This I Believe

Pepper - Beaufort, North Carolina
Entered on August 25, 2006
Age Group: 50 - 65
Themes: creativity, work

This I Believe

I believe in Quilting

I am not a nostalgic person nor a doddering great-grandmother. But one folk art, one handcraft and needle art, has constantly consumed me since I was nineteen years old. Simply put, I believe in quilting.

Quilting, or quiltmaking as it can be called, is not exclusively an American craft. It was practiced in various forms in England, France, and Italy, and variations of patchwork, its sister art, may even date back to the pyramids of Egypt. But quilting, as it is practiced here in the United States, is a unique pastime. American quilting is rooted in three virtues. The first is thrift, as in a good use of fabrics, both bought and leftover from other projects. Patterned patchwork quilts can look scrappy and chaotic or quite simple and geometric. The second virtue is implicit to the first–you use your time well. For a quilter, “vegging out.” is unknown. Patchwork, accomplished a little at a time, happens as a few pieces are sewn together whenever you have a spare minute. And finally there’s hospitality, the welcoming spirit of quilting that is extended to anyone who wants to learn the craft.
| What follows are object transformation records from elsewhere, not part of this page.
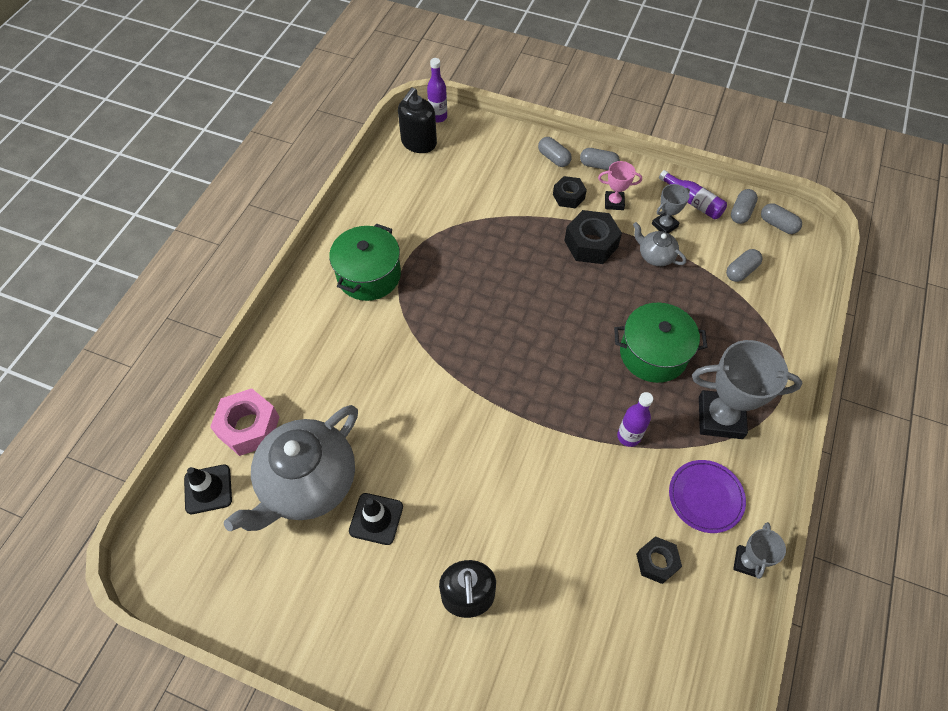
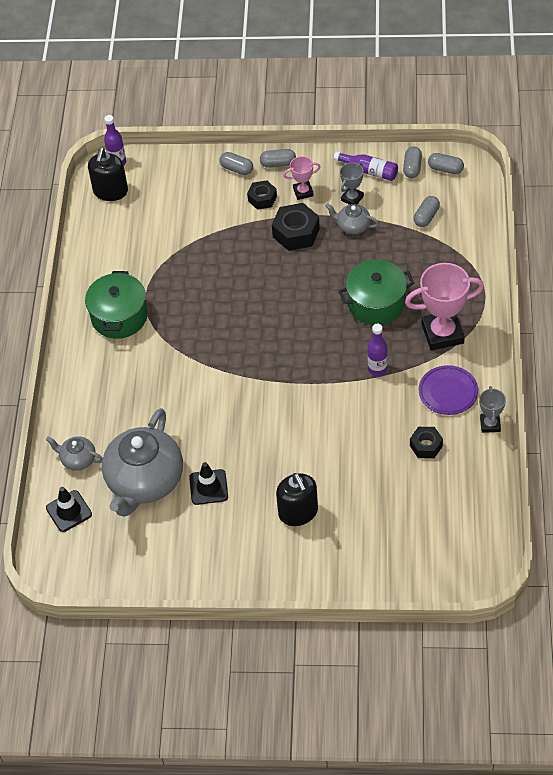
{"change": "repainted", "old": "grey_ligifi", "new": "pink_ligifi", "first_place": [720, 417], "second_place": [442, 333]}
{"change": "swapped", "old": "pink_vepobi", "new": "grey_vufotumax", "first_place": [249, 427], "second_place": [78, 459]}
When I was a hippie-chick, like many of my generation, I wanted to go ‘back to the land,’ not even knowing exactly what that phrase meant. With some vague idea of future self-sufficiency, I learned to can food, spin wool, and even wove rag rugs on an ancient loom. Then I read somewhere about making patchwork quilts. With very little sewing experience, I bought sewing magazines, checked out books from the library, and started a life-long love affair with fabrics. I adored lounging through fabric stores, stroking the cottons and velvets, while imagining the wonderful quilts I’d make. Then I found the quiltmakers.

The quilting bee of the German Lutheran Church of Lansing, Michigan took me under their collective wing. I found the ladies at their weekly meeting sitting stitching around a large quilt frame. They sized me up quickly, sat me at the quilting frame, loaned me a thimble (because I had none-), and proceeded to show me how they did it. None of the group was less than 65 years old and most had learned to quilt during the Depression years. It was like inheriting ten grandmothers all at once!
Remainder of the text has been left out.